:: Tarefa 1 ::
Você pode reescrever os registros da linha com "class: Liliopsida" até a linha com "common name: Pendulous sedge", inclusive, trocando "order" por "ordem" e mantendo todo o resto igual?

:: Trecho de origem ::
┄┄┄┄┄┄┄┄┄┄┄┄┄┄┄┄┄┄┄┄

Mortos que Caminham, Samuel Fuller

Mortos que Caminham (1962), Samuel Fuller

Se você fizer isso por três anos, é só um trabalho. É uma máquina poderosa dentro de você. A única emoção que você tem é: ‘Quando vou sair daqui; quando alguém vai me substituir’. É a única emoção que se experimenta na guerra. Você fica ciente da observação. Muito ciente. Se eu souber que vocês dois estão à minha direita, então tudo bem. Se eu estiver preocupado com vocês, estarei em apuros”.

Desde que o mundo é mundo, existem os contadores e existem os agentes do conto. Desde Homero, já sabemos que os contos não são fatos, mas um olhar sobre eles. Os contadores tecem a História, os agentes tomam conhecimento dela e nem sempre se vêem como participantes dela. Esse é o buraco negro do tempo, sem muita chance de reparação. Hoje, qualquer conflito ou manifestação (e quem sabe uma futura grande guerra) é incessantemente filmada (e estamos falando aqui de um paradigma diferente até mesmo da documentação das grandes guerras do século XX). Essa imagem é posta como prova ou evidência de um discurso retórico, seja qual for o lado. Fuller filmou muita coisa da guerra e é curioso como nunca as usou para um filme em especial. Guardou até a morte, a sete chaves, as mais nefastas imagens que tinha de Falkenau. No filme em que as imagens de arquivo são mais expressivas para a conjunção narrativa, Proibido! (1959), o trecho final que convence o menino não prima pela ineditismo; pelo contrário, são as já clássicas imagens do Julgamento de Nuremberg aliadas a outras imagens bem propagadas das torturas nazistas, imagens de natureza consubstanciais mas que, quando impostas numa dialética privado-historicista, reverbera em algo muito mais acachapante. E é assim que o cinema ganha uma dimensão muito mais potente que o jornalismo para Fuller – através dele, nunca vemos a reportagem da violência, mas sua natureza fenomênica pela imagem. O documento ou a captação pura e simples da violência gera informação, às vezes espanto; a decupagem laboriosa de um estar-ali repercute num processo mais complexo de maturação desse tempo vivido.

Guerras continuam e continuam. Não há fim para a história”.

┄┄┄┄┄┄┄┄┄┄┄┄┄┄┄┄┄┄┄┄

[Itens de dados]
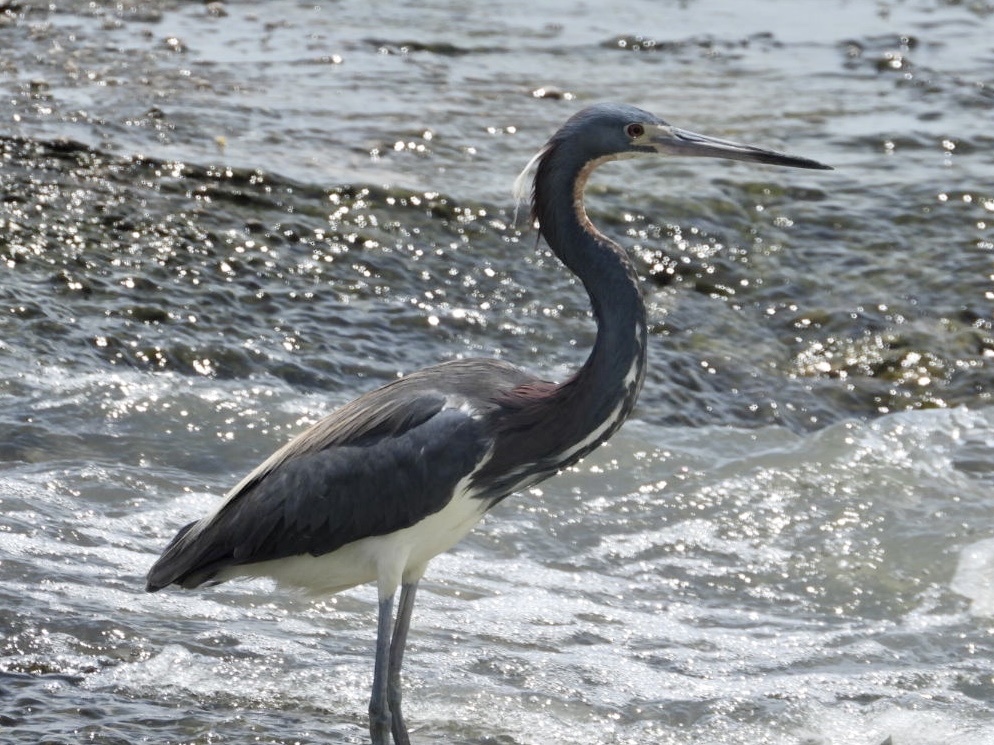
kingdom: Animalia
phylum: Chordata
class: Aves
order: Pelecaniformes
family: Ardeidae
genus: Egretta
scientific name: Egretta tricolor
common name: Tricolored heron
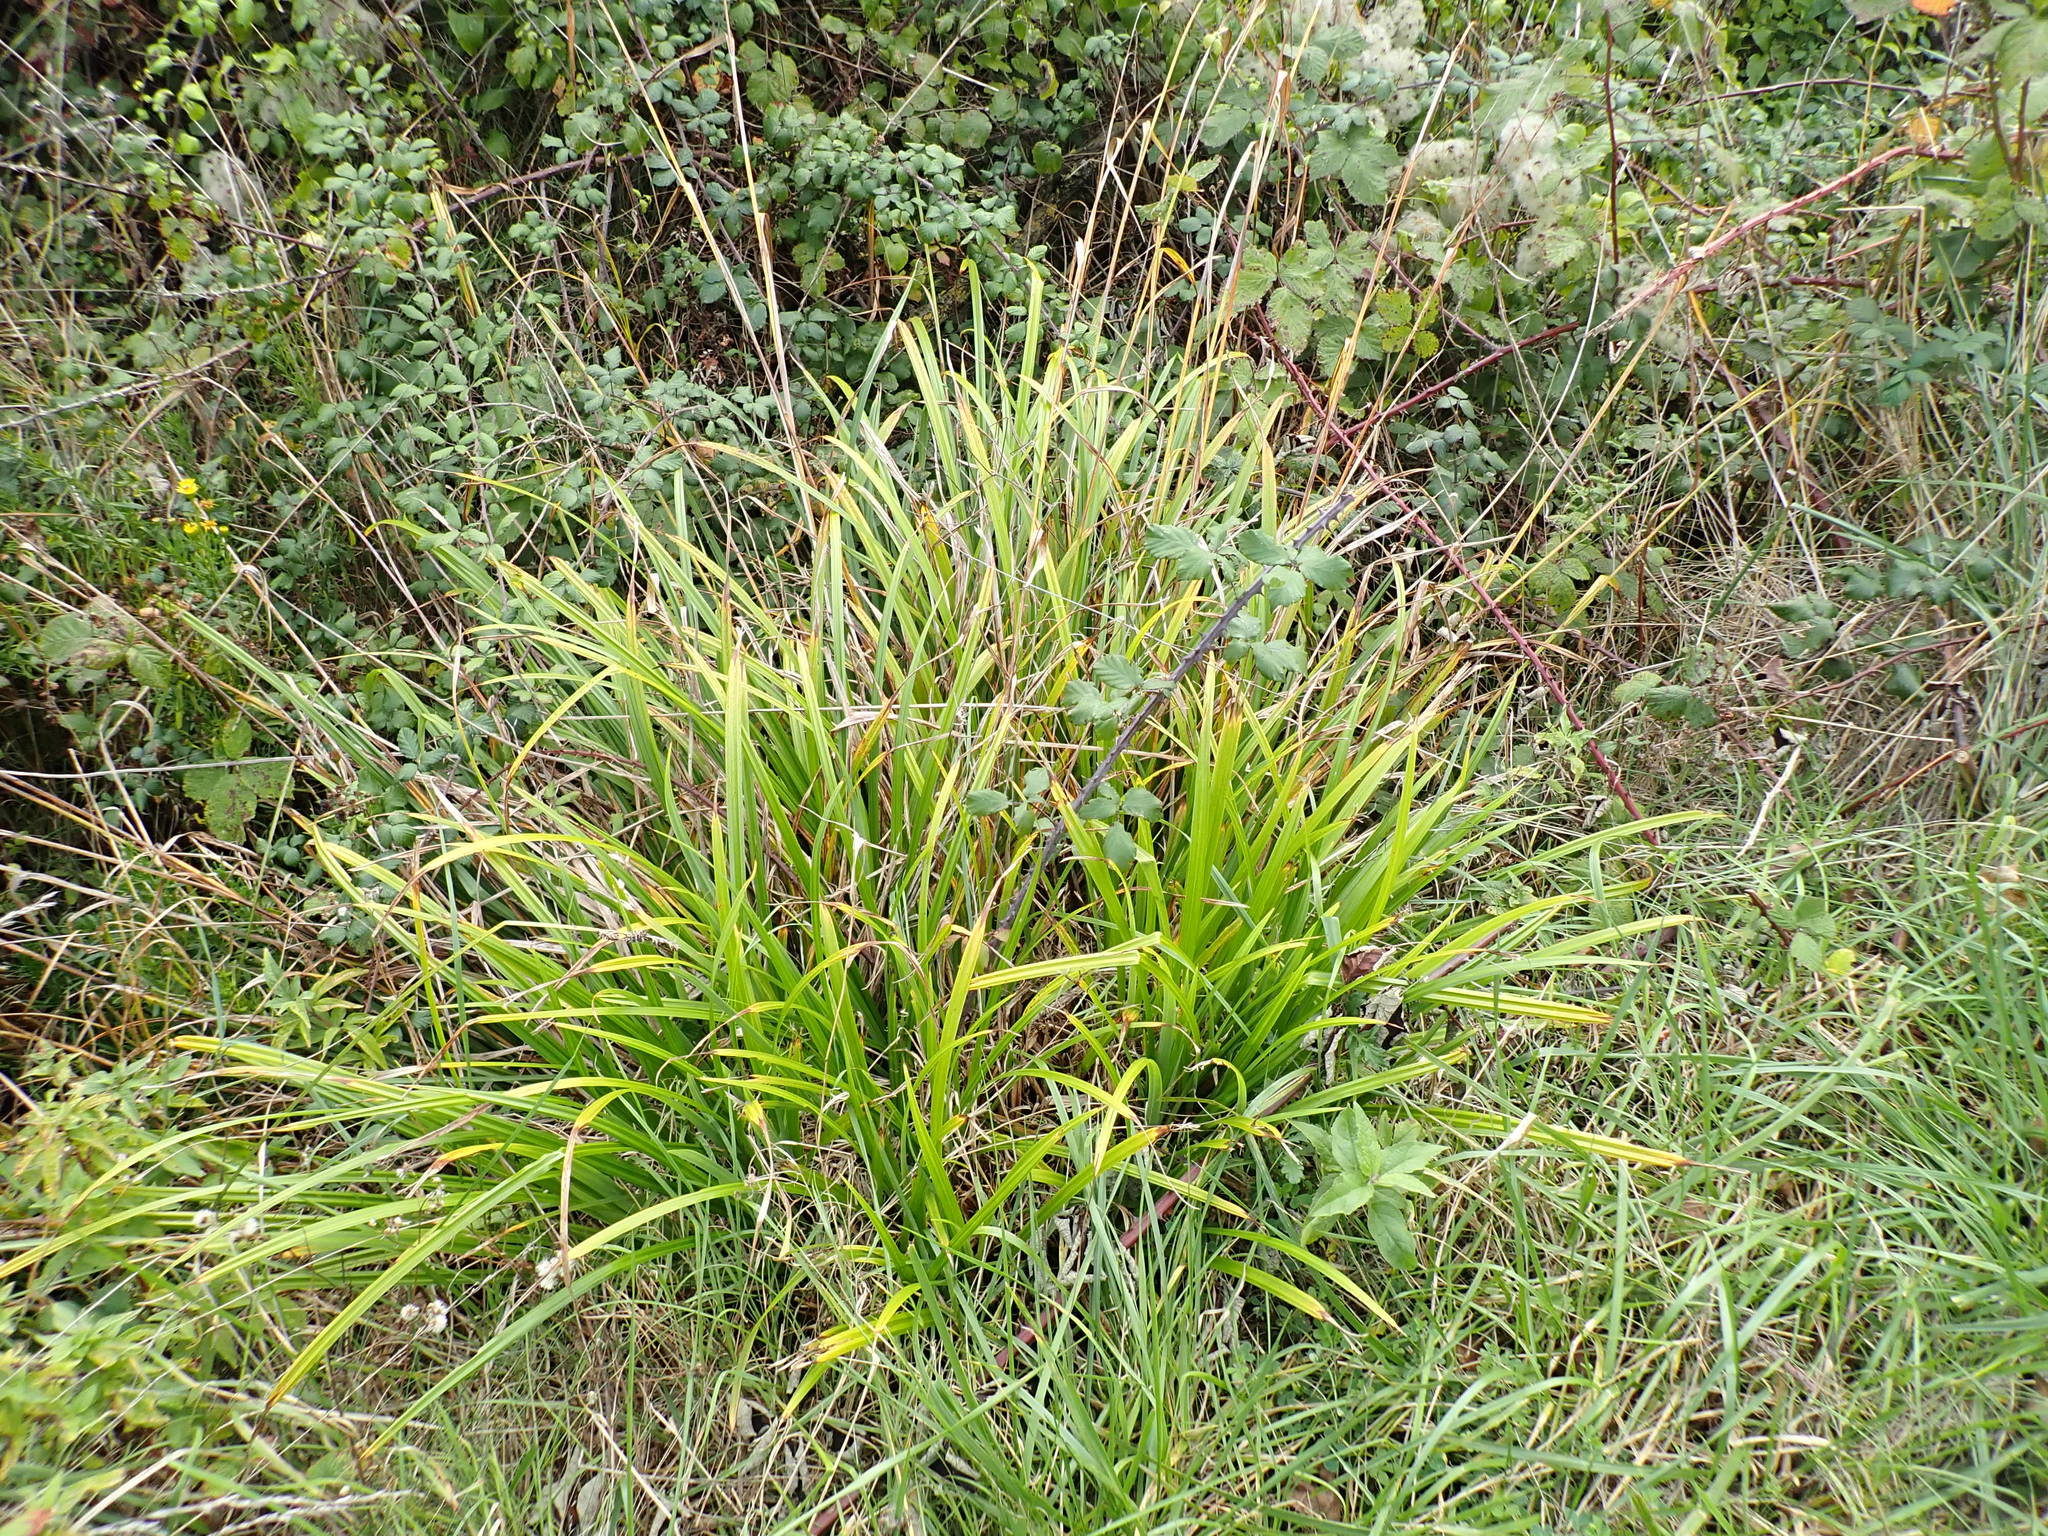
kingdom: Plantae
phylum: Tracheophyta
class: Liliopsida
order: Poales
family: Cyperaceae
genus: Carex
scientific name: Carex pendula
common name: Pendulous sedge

┄┄┄┄┄┄┄┄┄┄┄┄┄┄┄┄┄┄┄┄

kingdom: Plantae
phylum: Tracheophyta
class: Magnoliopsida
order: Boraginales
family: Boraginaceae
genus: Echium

┄┄┄┄┄┄┄┄┄┄┄┄┄┄┄┄┄┄┄┄

:: Tarefa 2 ::
As afirmações a seguir concordam com o texto sobre Mortos que Caminham? Responda sim ou não a cada uma, citando as palavras decisivas do texto.
(a) Fuller usou suas filmagens da guerra em um filme específico.
(b) Proibido! é de 1959.
(c) Fuller guardou até a morte as imagens que tinha de Falkenau.

:: Resposta esperada 1 ::
class: Liliopsida
ordem: Poales
family: Cyperaceae
genus: Carex
scientific name: Carex pendula
common name: Pendulous sedge

:: Resposta esperada 2 ::
(a) Não: "Fuller filmou muita coisa da guerra e é curioso como nunca as usou para um filme em especial."
(b) Sim: "Proibido! (1959)"
(c) Sim: "Guardou até a morte, a sete chaves, as mais nefastas imagens que tinha de Falkenau."